Tasks to complete ->
1. Answer these questions from the Epivolve text:
(a) What amino acid normally sits at position 12 of the KRAS protein?
(b) With what percentage of colorectal cancers is the KRAS-G12D mutation associated?
(c) According to the text, what makes some epitopes "dominant epitopes"?
2. Carry the Epivolve antibody-discovery text forward, starting right after its final sentence.

══ Text segment ══

Epivolve Technology
We Target Human Diseases with Antibodies
Antibody therapies are an increasingly important tool for treating diseases like cancer, immune disorders, and viral infections. Therapeutic antibodies can improve human health by – among other things – directing the killing of diseased cells, delivering medicines to specific tissues, and protecting healthy cells from viruses.
To be effective as a therapy, antibodies must bind to a specific target protein. Across the exterior surface of every target protein are many sites that can be physically recognized and bound by antibodies, known as epitopes. Each epitope on a given protein can be recognized by different antibodies, but some epitopes are more immunogenic and therefore naturally attract more antibodies than others.
Until now, scientists have had to contend with the body’s natural bias towards more immunogenic epitopes. As a result, antibodies against sites on target proteins that are not inherently immunogenic have so far been difficult to find among the many other antibodies that are naturally produced by the body against more immunogenic epitopes.
Abbratech has invented a technology platform that enables the discovery of site-specific antibodies that have so far eluded discovery efforts. Now, therapies are no longer constrained by the natural bias in the body’s antibody response for certain epitopes over others, paving the way for more effective and targeted treatments.
Epivolve Enables Site-Specific Antibody Discovery
Human diseases like cancer often involve proteins that are mistakenly expressed with a single amino acid incorrectly incorporated into the full-length protein. These mutations in otherwise normal proteins can themselves be targeted by antibodies. However, conventional methods have proven limited in their ability to identify antibodies that can specifically distinguish between a mutated and healthy protein when the difference is as subtle as a single amino acid substitution.
One example of a protein that – when mutated – becomes a driver of certain cancers is the signaling protein KRAS. In the case of KRAS, the 12th amino acid in the protein sequence (normally a glycine) can occasionally be mutated to an aspartate. This so-called KRAS-G12D mutation is associated with 40% of pancreatic and 27% of colorectal cancers.
To demonstrate the power of Epivolve, we generated antibodies with the ability to specifically bind only to KRAS-G12D, but not the wild-type (G12G) or any other known mutations at this position. These results demonstrate that Epivolve is capable of generating antibodies with the ability to discriminate proteins differing by as little as a single amino acid.
Epivolve Overcomes Low Immunogenicity
Some epitopes are more likely to be targeted by antibodies because they are more hydrophobic or electrically charged. These are called “dominant epitopes.” Finding antibodies for less common epitopes is hard because there are many more antibodies that target the dominant ones, making the rarer ones difficult to discover.

═══
══ Data extract ══

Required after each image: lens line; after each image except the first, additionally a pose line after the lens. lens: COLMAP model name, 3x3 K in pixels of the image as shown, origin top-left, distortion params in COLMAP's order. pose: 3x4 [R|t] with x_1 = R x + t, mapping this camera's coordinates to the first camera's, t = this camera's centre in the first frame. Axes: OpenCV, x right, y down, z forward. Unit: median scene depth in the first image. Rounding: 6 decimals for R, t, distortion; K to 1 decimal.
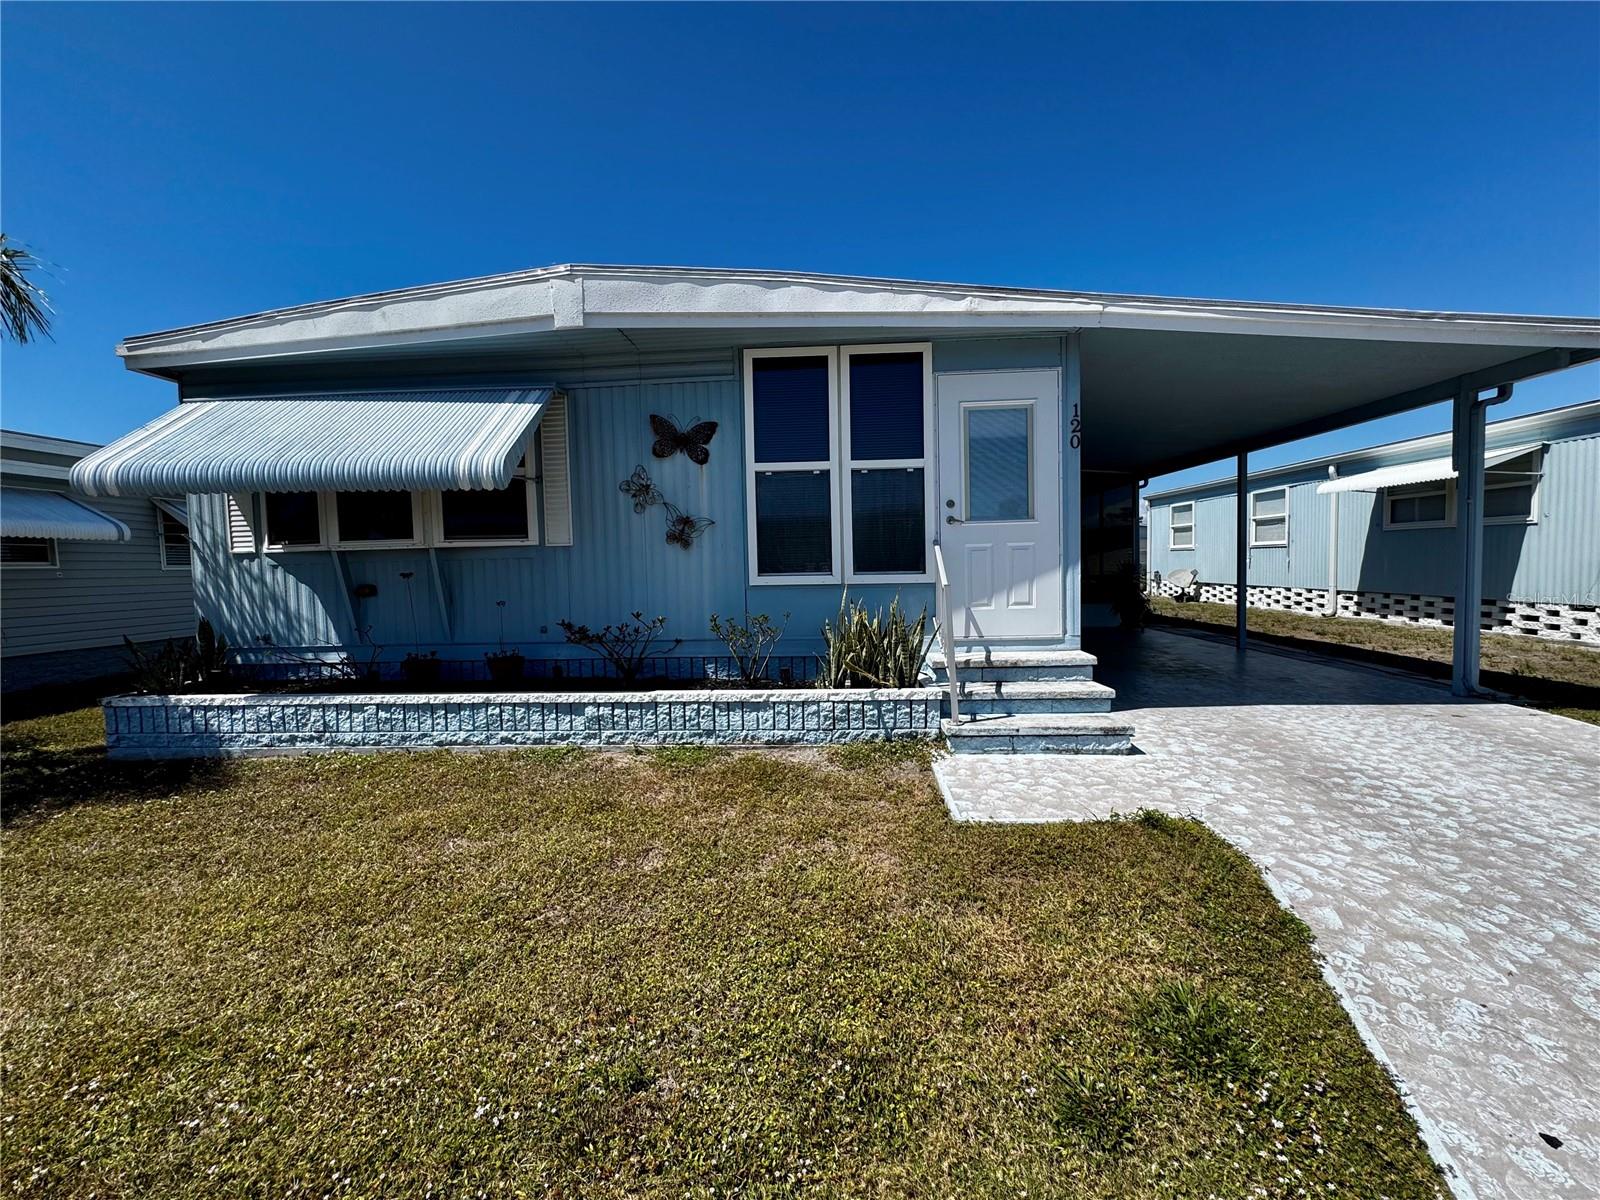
lens RADIAL K [[640.7, 0, 797.9], [0, 640.7, 597.3], [0, 0, 1]] dist [-0.002955, 0.000022]
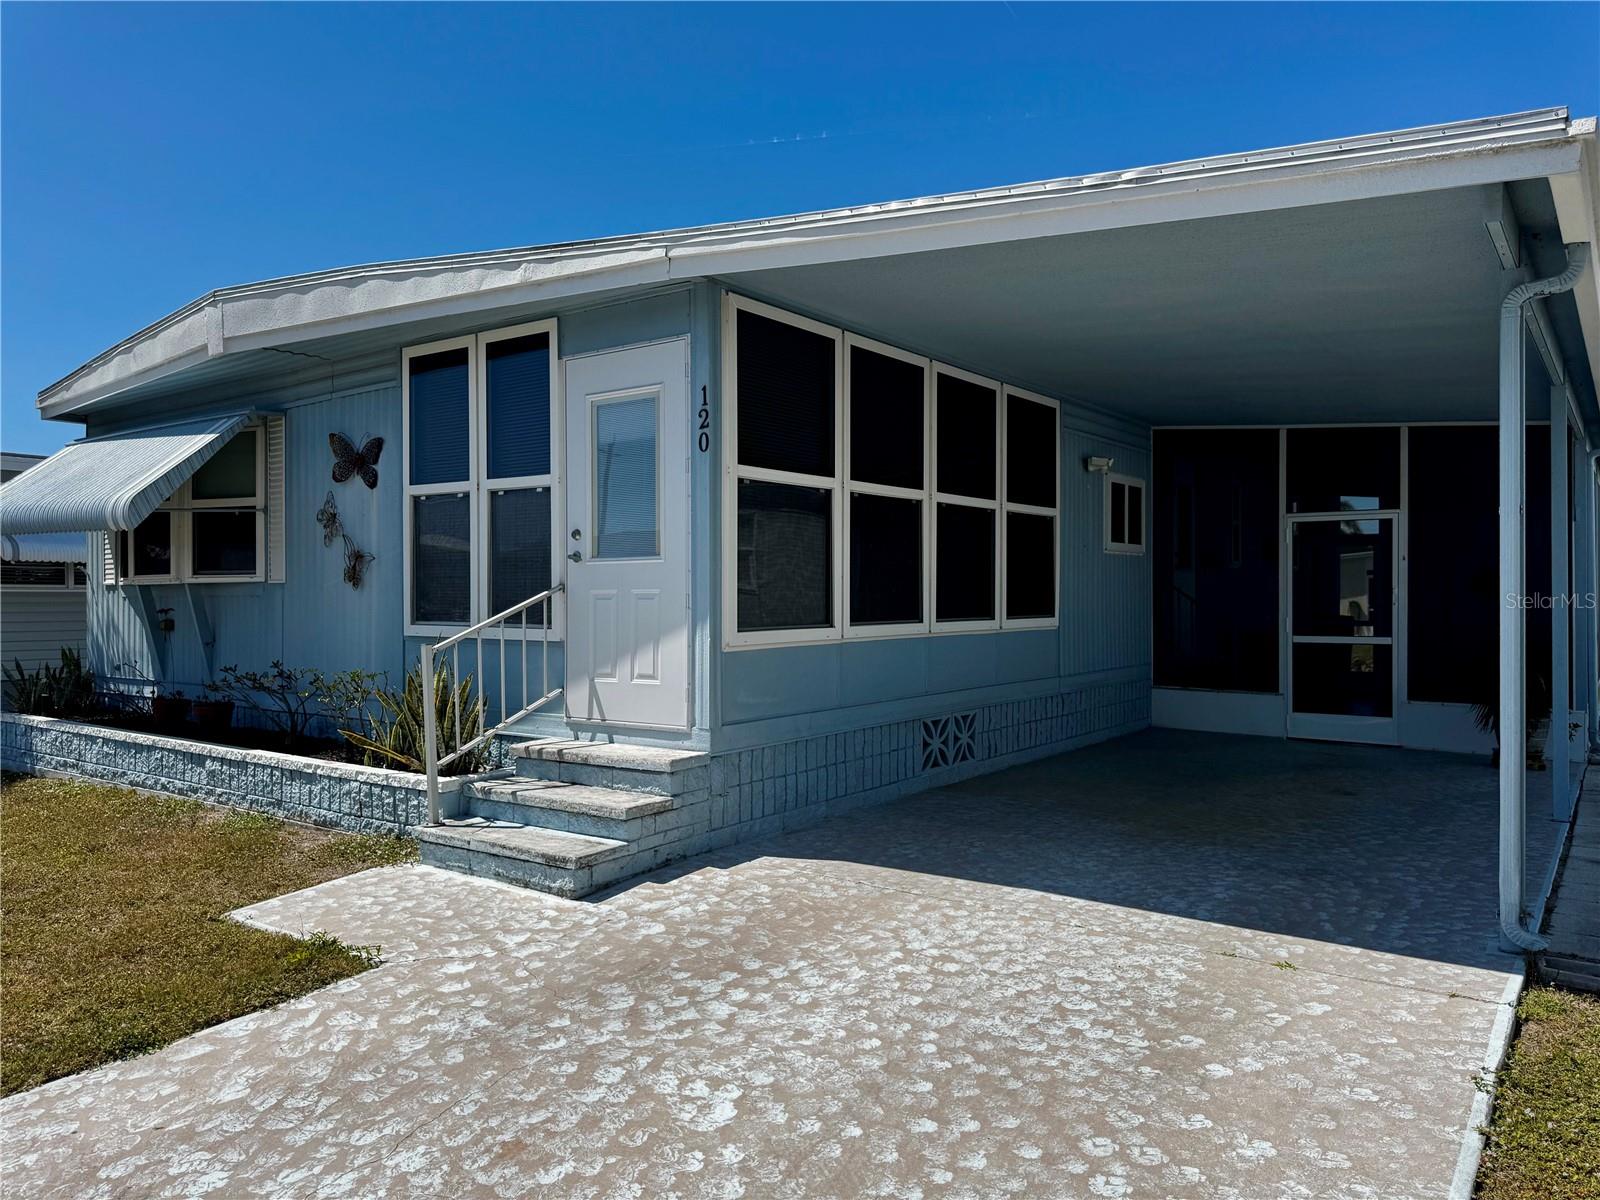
lens RADIAL K [[1130.2, 0, 805.2], [0, 1130.2, 600.1], [0, 0, 1]] dist [0.035085, -0.045187]
pose [[0.838488, 0.022446, -0.544458, 1.233842], [-0.045018, 0.998589, -0.028161, -0.049830], [0.543058, 0.048123, 0.838315, 0.077818]]
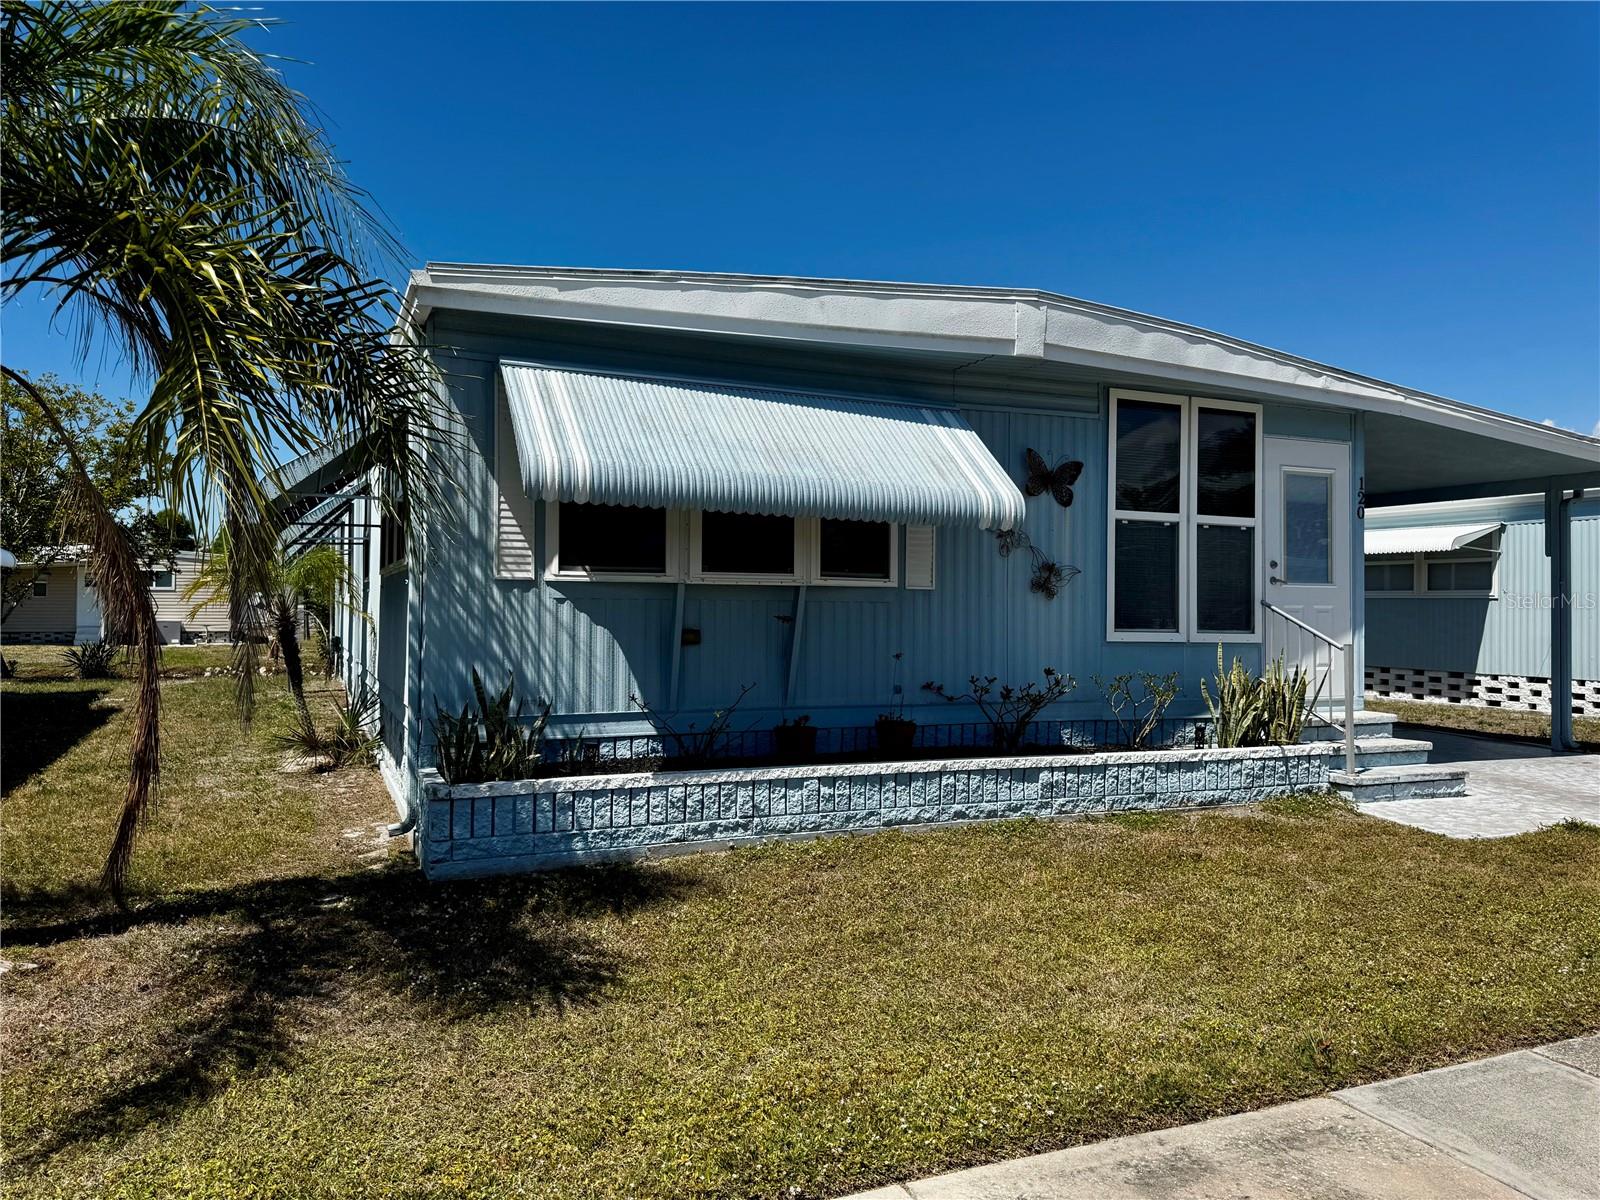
lens RADIAL K [[1117.7, 0, 794.9], [0, 1117.7, 595.9], [0, 0, 1]] dist [0.115523, -0.211652]
pose [[0.894751, 0.039246, 0.444838, -1.300842], [-0.008780, 0.997484, -0.070344, 0.036640], [-0.446480, 0.059034, 0.892844, -0.262022]]
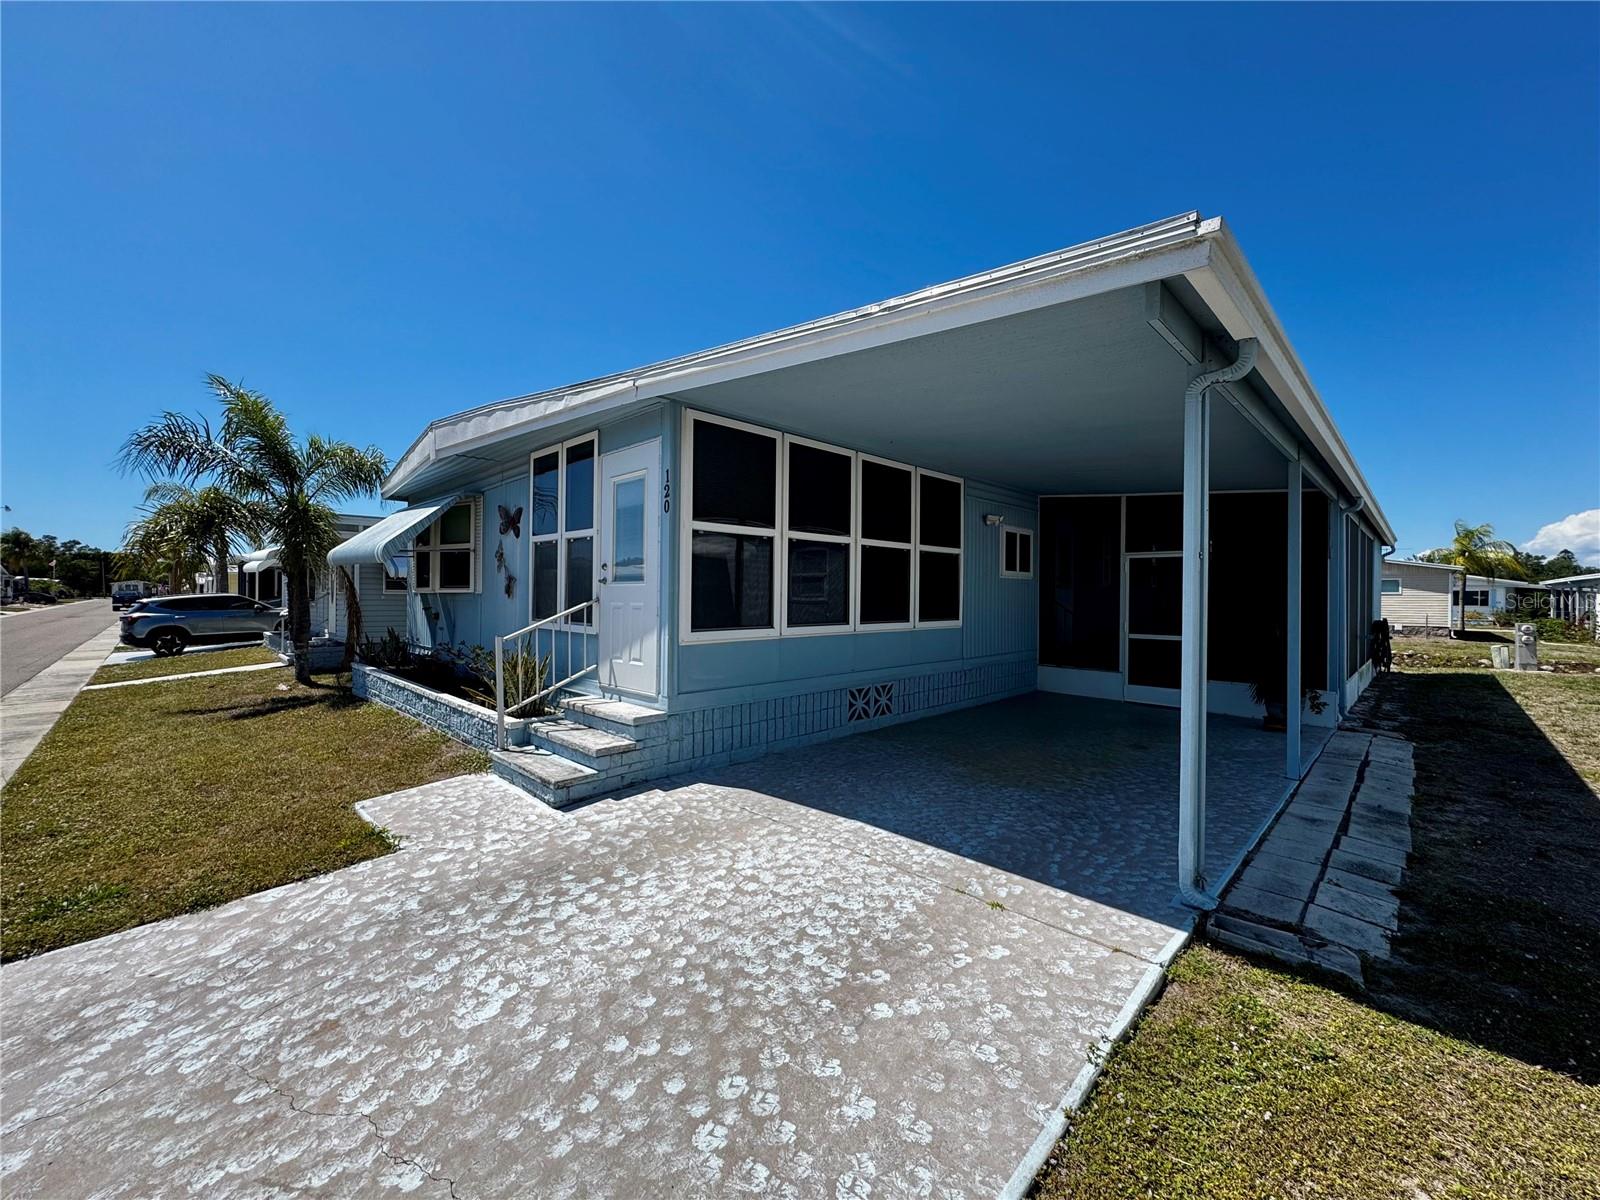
lens RADIAL K [[640.7, 0, 797.9], [0, 640.7, 597.3], [0, 0, 1]] dist [-0.002955, 0.000022]
pose [[0.748472, 0.030530, -0.662463, 1.340397], [-0.060038, 0.997957, -0.021841, -0.092850], [0.660443, 0.056120, 0.748776, 0.400309]]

═══

Per-task answers ->
1.
(a) Glycine.
(b) 27%.
(c) They are more hydrophobic or electrically charged, so antibodies are more likely to target them.

2.
AbbraTech’s Epivolve technology is uniquely able to increase the frequency of finding antibodies against even low immunogenicity epitopes. As a result, therapeutic antibodies against these targets are no longer as rare as they would otherwise be.
Epivolve Overcomes Immune Tolerance
To prevent the immune system from accidentally targeting the host (as with autoimmunity), it is designed to avoid raising antibodies against “self” proteins (those naturally occurring within the body). Unfortunately, the proteins of animals used to generate therapeutic antibodies can often be identical in sequence to human proteins. In these cases, animals will not naturally raise an antibody response.
AbbraTech’s Epivolve technology is uniquely able to break immune tolerance, raising antibody responses even against targets that are identical in sequence to naturally occurring self proteins. Consequently, more human proteins are now tractable targets for antibody therapies.
Epivolve Enables Structure-Driven Exploration
With AbbraTech’s Epivolve technology, nearly any epitope on a protein’s surface can be easily targeted by antibodies. As a result of the reduced screening effort required to find these antibodies, it is now tractable to explore epitopes across the surface of your target protein, rationally and systematically testing structure-guided hypotheses.
In the case of the spike protein for SARS-CoV-2, the virus that causes COVID-19, Epivolve was used to generate antibodies against a series of exposed epitopes in order to empirically determine which antibodies were capable of neutralizing various mutations of the virus, including the Omicron variant that evaded most approved neutralizing antibody therapies. As a result of this novel approach, the 505 position of the spike protein was shown to be capable of broadly neutralizing the original and mutated forms of the virus that causes COVID-19.